В январе 2015 года боевики вновь захватили Дебальцево. Стало очевидным — Украина сюда вернется не скоро. Вера Ястребова решила ехать. Говорит, там не было смысла оставаться и по чисто бытовым вопросам. Восстановление работы Дебальцевского суда в Мироновке в ноябре 2014 года был похоже на имитацию деятельности. Здание суда в Дебальцево было повреждено во время боев.

«Я не очень хотела ехать. Я все же думала, что ситуация изменится. Но потом, к сожалению, очередной обстрел и я поняла, что фактически некуда возвращаться, потому что в дом тоже попал снаряд. Поэтому, мой вопрос решили за меня. Сначала мне выстрелили в работу, в помещение, а затем выстрелили в мой дом. И уже альтернатив и сомнений в принятии решений не было.

Что я чувствовала? Я ничего не чувствовала. Я видела разрушенный город, я видела отдельных людей, которые, знаете, какие призраки, пытались решать какие-то свои будничные дела. Вот и все, что я видела. Ужасные воспоминания».

Сейчас Вера Ястребова — исполнительный директор Восточной правозащитной группы. Как нарушаются права людей на Востоке Украины — почувствовала на себе. И это не только отказ в аренде жилья через прописку. Веру не раз останавливали на блокпостах для проверки только потому, что у нее Дебальцевская прописка. В Восточную правозащитную группу обращаются как жители подконтрольных Украине территории Луганщины и Донетчины, переселенцы, так и жители оккупированных территорий.

«Я храню ключи от своего дома. Не получаю ID-паспорт, потому что в моем бумажном паспорте стоит печать Дебальцево. Знаете, говорят: не нужно цепляться за прошлое.
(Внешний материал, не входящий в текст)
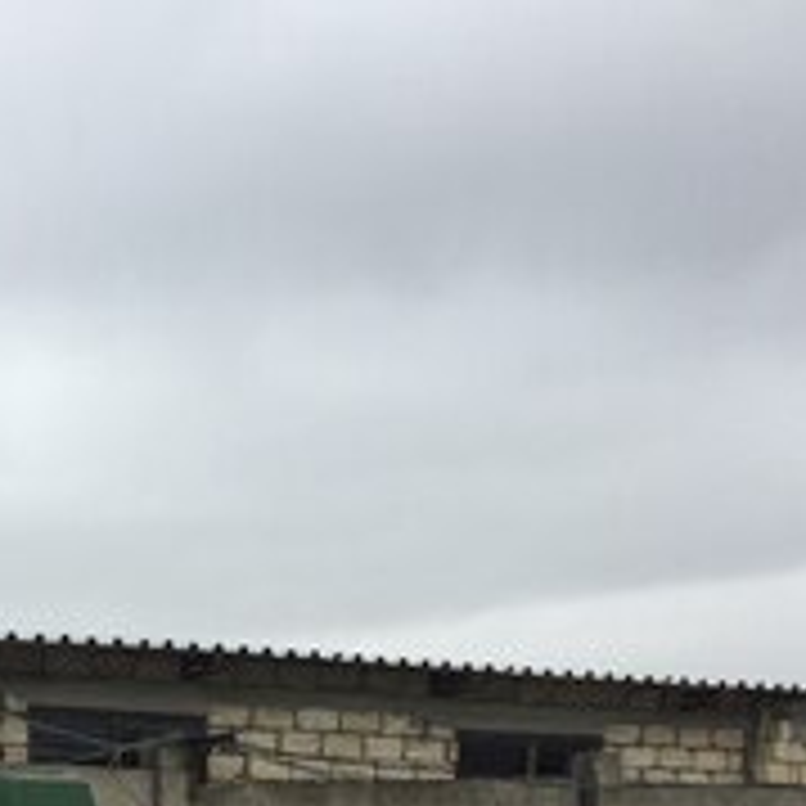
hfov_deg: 23.6
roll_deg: -0.1
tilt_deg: -2.8
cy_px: 964
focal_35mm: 71
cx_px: 72
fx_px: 1870
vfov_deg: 22.4
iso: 32
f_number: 2.2
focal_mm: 4.15
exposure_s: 1/599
Я не цепляюсь за прошлое. Я понимаю, что впереди довольно длительные проекты, направленные на реинтеграцию. Я стремлюсь к тому, чтобы эта реинтеграция была не только территорий, но и людей. Я хочу, чтобы люди, которые занимаются вопросами реинтеграции, знали больше о тех реалиях, которые сейчас происходят на неподконтрольных территориях в ОРДЛО, я хочу, чтобы те механизмы реинтеграции были действительно эффективными, умными, гуманными.

И я хочу, чтобы все эти спекуляции на темах блокад, чтобы они не звучали в информационном пространстве, потому что, когда я это слышу, я понимаю, что просто это не будет… Как можно такие вещи говорить. То есть, у нас именно те, кто декларирует себя с позицией проукраинской, когда они говорят такие вещи, они фактически пилят доски моста, на котором есть шанс стать сторонам.

Но я за реинтеграцию Донбасса не путем предательства национальных интересов».